In some ways, I think the message for fat people is getting more insidious with every year we wage this stupid 'War on Obesity'. Because I think people might be starting to get the point that it's not as easy as 30 min of exercise and a 'healthy diet' for everyone. But instead of something clicking in these peoples' heads, and instead of them realizing that thin might not be a worthy goal, they've double down and instead said: "Welp, if you're fat, you need to be thin. Ergo, you need to work out three hours a day. How can you not want to be thin, and thus want this for yourself? Forget a life; your life should be devoted to being thin." And I'm pretty sure that "The Biggest Loser" is playing to this audience like a love letter to thinness.
I don't know if anyone who's reading this saw the NY Times article about keeping it off (an article that made me sad for so many reasons), but it's worth looking at. The accompanying slideshow profiles a couple who have mostly kept if off (okay, mostly is relative; the woman had gained back 30 lbs) by obsessively (hear me: OBSESSIVELY) keeping track of food and exercise. No days off. Exercising for 2 hours a day, weighing all the food they eat, keeping written AND digital food journals. Stepping on the scale EVERY DAY, even on vacations. They're retired, so basically they've devoted their lives to thin. And the woman STILL gained back 30 lbs.

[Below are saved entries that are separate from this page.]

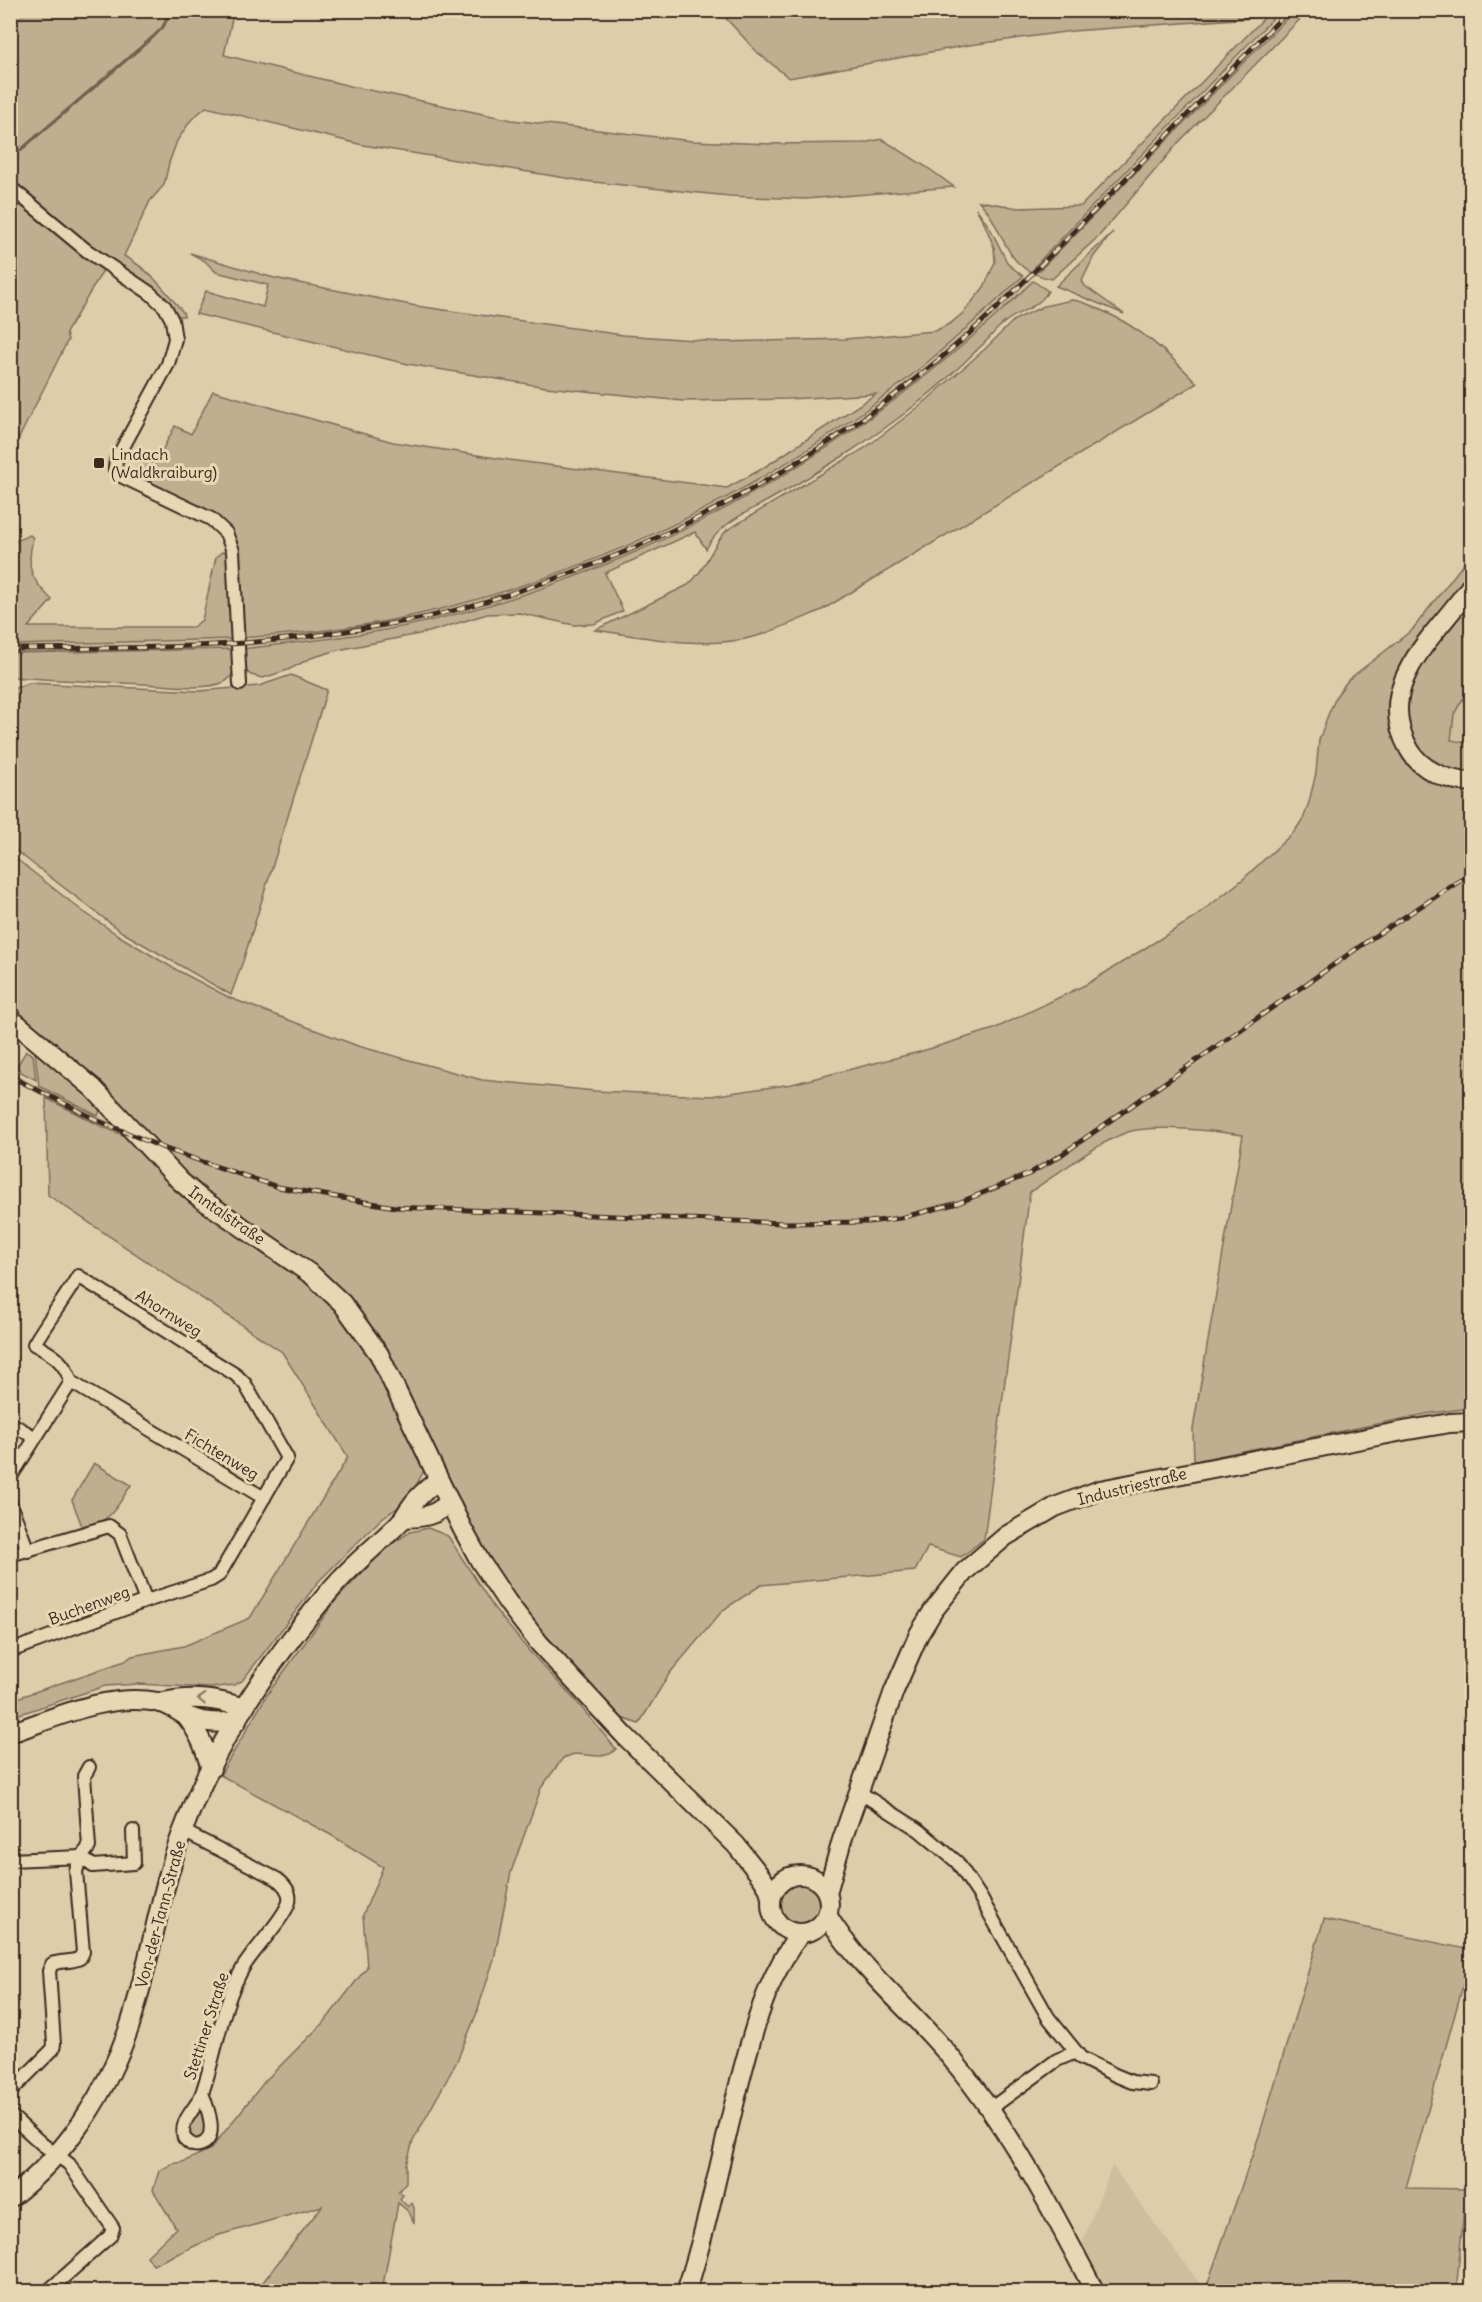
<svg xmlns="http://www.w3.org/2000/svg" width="1482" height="2302" font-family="Delius,sans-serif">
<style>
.built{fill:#cfbd9e}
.green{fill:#c0ae91;stroke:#7e6c58;stroke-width:1.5}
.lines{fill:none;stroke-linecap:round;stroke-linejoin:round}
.stream{stroke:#72614d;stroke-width:3}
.street-casing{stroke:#3b2a1e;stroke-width:16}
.secondary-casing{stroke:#3b2a1e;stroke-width:22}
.street{stroke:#e9d6b4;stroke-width:12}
.secondary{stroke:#e9d6b4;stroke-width:18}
.rail-casing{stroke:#3b2a1e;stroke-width:5}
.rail{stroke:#e9d6b4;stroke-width:3;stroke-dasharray:9;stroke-linecap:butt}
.oneway{stroke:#928069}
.poi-dot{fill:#3b2a1e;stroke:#e9d6b4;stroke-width:2}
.labels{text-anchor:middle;stroke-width:6;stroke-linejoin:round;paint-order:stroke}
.poi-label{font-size:16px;fill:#3b2a1e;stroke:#e9d6b4;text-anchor:start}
.street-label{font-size:16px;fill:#3b2a1e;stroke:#e9d6b4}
</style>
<rect width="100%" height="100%" fill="#deccab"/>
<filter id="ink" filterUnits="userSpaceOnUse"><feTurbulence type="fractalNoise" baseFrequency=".0167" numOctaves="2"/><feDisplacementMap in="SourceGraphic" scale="12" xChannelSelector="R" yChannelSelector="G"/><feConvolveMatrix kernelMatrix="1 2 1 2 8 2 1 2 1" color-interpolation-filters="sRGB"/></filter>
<g filter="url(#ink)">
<!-- built -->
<g class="built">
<polygon points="1023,276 1033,281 979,331 910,389 860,427 816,456 706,518 630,555 575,577 490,605 419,623 337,638 241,649 240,638 337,629 418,614 488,597 571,569 626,547 703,510 776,470 843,426 961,333"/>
<polygon points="233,639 234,649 11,653 10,645"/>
<polygon points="1471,685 1471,744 1451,740 1454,714"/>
<polygon points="10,1072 125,1128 135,1140 101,1126 11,1080"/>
<polygon points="1112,2166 1200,2284 1198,2291 1102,2291 1080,2248"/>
</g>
<!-- green -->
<g class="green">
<path d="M234,10L224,55L350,86L512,120L692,141L772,144L863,143L882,139L928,168L954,187L805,199L729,196L584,181L363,145L206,107L191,120L177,141L169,163L164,185L150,201L124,256C150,270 164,289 183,312L184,316H179L11,183V11Z"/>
<path d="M745,10L1280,11L1035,266L1040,270L1294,11H1308L1179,142L1099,236L1052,279C1000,269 1009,233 979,201L1018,208L1081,206L1265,17L1072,31L969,45L789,78L757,52L722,14Z"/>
<polygon points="11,191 105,267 66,333 68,340 11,454"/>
<path d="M976,208L990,228L1008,264L1023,276C983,314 942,352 898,386C756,495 593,574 420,614C361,628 301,634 240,638L228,532L132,478L142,459L155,464L175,426L191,434L213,391L393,442L509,460L727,488L760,470L876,394L788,399L683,401L546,387L408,364L196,314L206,291L263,307L268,285L216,272L205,261L190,253L274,278L416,306L623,335L722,342L845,339L935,331L951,323L963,313L984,287L995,262L994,247L985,225Z"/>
<polygon points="1113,232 1094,256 1082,281 1085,286 1124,314 1056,286"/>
<path d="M1033,281L1048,291C1039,308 1020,310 1005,322C996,329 988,340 979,348C960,367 939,386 918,403C872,440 820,471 769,500C744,514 720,523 706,549L695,532L605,573L623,611L594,624L574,625L519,613L487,614L429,632L338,650L311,658L288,670L263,678L251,675L246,671L243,667L241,649C301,642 361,636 420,623C656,569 861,448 1033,281Z"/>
<path d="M1072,300C1083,301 1093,306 1103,311C1141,328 1168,353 1197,383L822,610C801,619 779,629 757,636C705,651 647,637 595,630L688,585C706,570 711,546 727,530L865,448L920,406L985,349L1014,320L1044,306Z"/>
<path d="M30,535L33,538C26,569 30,578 52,600L28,627H193L202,620L216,557L222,552L229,551L233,639L11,645V543Z"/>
<path d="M1471,554V573L1461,590L1417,646L1399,743L1471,787V1408L1431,1413L1194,1461L1193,1429L1243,1135C1215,1131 1154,1124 1128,1132C1100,1141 1056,1175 1030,1192L984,1539L961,1557L928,1547L915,1571L761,1585L723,1610L669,1674L639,1724L613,1715L542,1638L485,1557L371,1334L208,1199L11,1011L10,854L81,910L121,937L173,968L230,998L358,1046L482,1080L595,1091L711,1096L792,1084L919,1052L994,1029L1087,984L1194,918L1242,880L1295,831L1304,817L1309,802L1316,773L1319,740L1328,715L1337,695L1348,680L1412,630Z"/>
<polygon points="1471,594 1471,685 1454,714 1451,740 1471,744 1471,778 1434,768 1406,734 1403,720 1410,679"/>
<path d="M234,649C234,661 237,676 224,682C206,691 165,685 145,684C100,682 55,680 11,677L10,653Z"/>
<polygon points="291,675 327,690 244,958 231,995 122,932 11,847 10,690 29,683 199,691 259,686"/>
<polygon points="34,1044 102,1104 98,1116 39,1086"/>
<polygon points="26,1051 33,1055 36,1080 21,1072 17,1066"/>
<polygon points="46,1098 101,1126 135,1140 306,1276 364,1339 427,1465 413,1491 397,1508 382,1518 319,1581 242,1681 234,1685 210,1688 139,1684 105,1686 11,1717 11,1700 125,1661 132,1656 184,1646 250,1618 348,1457 282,1352 48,1195"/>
<path d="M94,1463L131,1485C113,1512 114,1518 83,1529L72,1500Z"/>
<polygon points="428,1528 448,1536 494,1608 529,1651 576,1701 616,1749 610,1754 599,1756 574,1754 563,1758 541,1788 511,1872 494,1959 476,2015 456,2063 413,2141 406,2165 406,2182 398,2192 403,2195 400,2199 408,2207 412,2203 414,2208 414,2223 409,2212 398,2203 382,2291 256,2291 322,2206 219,2235 153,2265 147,2256 176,2228 153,2190 159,2171 172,2164 183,2162 211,2149 265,2081 326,2020 367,1967 363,1915 383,1867 331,1835 220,1775 267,1695 336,1600 387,1547 410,1532"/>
<circle cx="799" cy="1905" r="23"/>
<polygon points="1324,1919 1471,1950 1471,1957 1406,2188 1466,2189 1456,2291 1205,2291 1260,2133"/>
<polygon points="202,2107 204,2109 206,2132 203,2138 193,2139 188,2134 189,2127 199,2108"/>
</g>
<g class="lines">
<!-- stream -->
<polyline class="stream" points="10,159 153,37 163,27 171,10"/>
<!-- street casing -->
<g class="street-casing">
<g id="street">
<polyline points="10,187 86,250 150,293 165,307 172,320 175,339 168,364 116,460 115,469 119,475 211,519 226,533 233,551 240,684"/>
<polyline points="71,1382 264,1498"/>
<polyline points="10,1423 34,1437"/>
<polyline points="10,1478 71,1382"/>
<polyline points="10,1503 28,1551"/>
<polyline points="10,1555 109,1526 120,1534 146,1601"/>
<path d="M10,1651L146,1601L211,1580L219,1575L287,1458L245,1384L236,1375L78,1276C64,1300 48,1320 34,1344C53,1355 64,1360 71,1382"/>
<polyline points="89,1767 84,1776 89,1847 81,1857 93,1866 134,1863 133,1831"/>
<polyline points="859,1792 919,1830 957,1862 979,1895 1048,2017 1081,2058 1115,2075 1132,2082 1151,2084"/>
<path d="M183,1831L277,1879C285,1885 291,1892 289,1902C285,1917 254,1950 244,1966C221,2005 217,2051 202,2093C197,2109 179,2119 184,2138C189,2143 193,2147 200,2145C220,2139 207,2106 202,2093"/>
<path d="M10,1860L81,1857L76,1871L83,1952L80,1958C71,1963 61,1960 52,1964L49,1971L54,2044L53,2049L10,2092"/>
<polyline points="990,2109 1057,2060 1076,2052"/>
<polyline points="10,2115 42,2144 69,2164 113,2228 110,2236 47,2292"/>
</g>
</g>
<!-- secondary casing -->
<g class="secondary-casing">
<g id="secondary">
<path d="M1472,584C1439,634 1371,683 1409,749C1421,771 1448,781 1472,782"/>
<polyline points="10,1018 93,1088 180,1181 200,1198 312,1275 342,1303 379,1354 462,1528 480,1561 508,1603 539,1643 625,1736 736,1845 762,1878 769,1889 771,1898"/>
<path d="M404,1518C422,1517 436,1517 449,1501"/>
<path d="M159,1703C190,1696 215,1698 244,1708"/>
<path d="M185,1715C199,1732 205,1748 211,1769"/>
<path d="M10,1733C58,1717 106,1693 158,1702C167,1704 175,1709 183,1714C201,1723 217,1724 237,1721"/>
<circle cx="800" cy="1904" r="29"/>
<polyline points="827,1893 842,1840 894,1691 919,1634 933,1611 965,1571 1006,1536 1055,1507 1100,1490 1403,1431 1450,1423 1472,1422"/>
<path d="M827,1915C860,1970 912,2010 952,2059C1011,2130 1053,2211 1095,2292"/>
<path d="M10,2198C67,2154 107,2093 130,2025C150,1962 159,1895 182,1833C215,1742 271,1659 334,1586C355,1562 380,1543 402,1520C406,1515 408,1510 412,1505C420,1494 428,1488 438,1480"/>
<path d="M686,2292C711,2216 724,2138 745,2062C757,2017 771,1970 801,1933"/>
</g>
</g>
<!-- street -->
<use href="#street" class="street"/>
<!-- secondary -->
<use href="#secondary" class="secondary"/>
<!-- rail casing -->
<g class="rail-casing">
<g id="rail">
<path d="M10,649C88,648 166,649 243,643C300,639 357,630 413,620C448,613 482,603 515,592C679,541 833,453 962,340C1011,297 1055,250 1101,204C1164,139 1226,75 1289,10"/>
<polyline points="10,1076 99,1121 166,1149 212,1165 278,1187 395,1207 783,1223 869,1222 900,1218 958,1203 1029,1174 1061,1155 1372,938 1472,873"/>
</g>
</g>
<!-- rail -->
<use href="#rail" class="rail"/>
</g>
<!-- one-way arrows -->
<defs><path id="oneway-chevron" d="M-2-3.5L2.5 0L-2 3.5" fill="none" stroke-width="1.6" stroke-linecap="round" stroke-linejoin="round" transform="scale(1.5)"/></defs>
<use class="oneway" href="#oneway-chevron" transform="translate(202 1699) rotate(-177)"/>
</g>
<!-- markers -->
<rect class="poi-dot" x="93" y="457" width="12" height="12" rx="3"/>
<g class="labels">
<!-- poi labels -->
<g class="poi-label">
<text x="111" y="460">Lindach<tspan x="111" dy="18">(Waldkraiburg)</tspan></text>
</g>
<!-- street labels -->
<g class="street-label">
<text transform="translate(227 1215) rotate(35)" y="6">Inntalstraße</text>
<text transform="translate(169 1313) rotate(32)" y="6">Ahornweg</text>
<text transform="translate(222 1454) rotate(31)" y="6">Fichtenweg</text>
<text transform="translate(1132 1486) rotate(-14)" y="6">Industriestraße</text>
<text transform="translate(89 1605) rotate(-20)" y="6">Buchenweg</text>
<text transform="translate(160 1914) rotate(-75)" y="6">Von-der-Tann-Straße</text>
<text transform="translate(206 2026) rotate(-72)" y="6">Stettiner Straße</text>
</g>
</g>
<!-- margin -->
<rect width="1482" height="2302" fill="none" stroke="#e9d6b4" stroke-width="36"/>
<rect x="18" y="18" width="1446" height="2266" fill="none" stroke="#3b2a1e" stroke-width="2" filter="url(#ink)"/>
</svg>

I was telling someone I know about this story. When she heard the details of the story from me, her response wasn't "Well, that isn't worth it" or "holy crap, that's not right". Her response was: "They must be doing it wrong. They need to see a nutritionist." Honestly, I can't believe those were the sentences that came out of her mouth. I was stunned. It seems self-evident to me that no one, point blank, should have to give over so much of their lives so that their bodies look a certain way. I don't WANT to work out three hours a day. And I don't think that makes me a bad person. I'm not suggesting, by the way, that this lady I was talking to DOES want to work out three hours a day. I'm sure she doesn't.
But I suspect that she might have been thinking that if she were a good person, she would want to work out three hours a day, so she could be thin. And I guess that's what I'm trying to say: shows like "The Biggest Loser", and stories like that one in the NY Times are saying that it's IMPERATIVE for a fat person to make the effort! And the effort isn't just 30 min of exercise anymore, or moderated eating. It's three hours of hard work (preferably with an attractive thin yelling at you) and weighed food, where dessert is a punishment and can make you lose at the game of life.
I don't want that life. I don't. And I don't think you can turn your nose up at me for turning that life down. I'm worried, though, that "The Biggest Loser" might be teaching you to.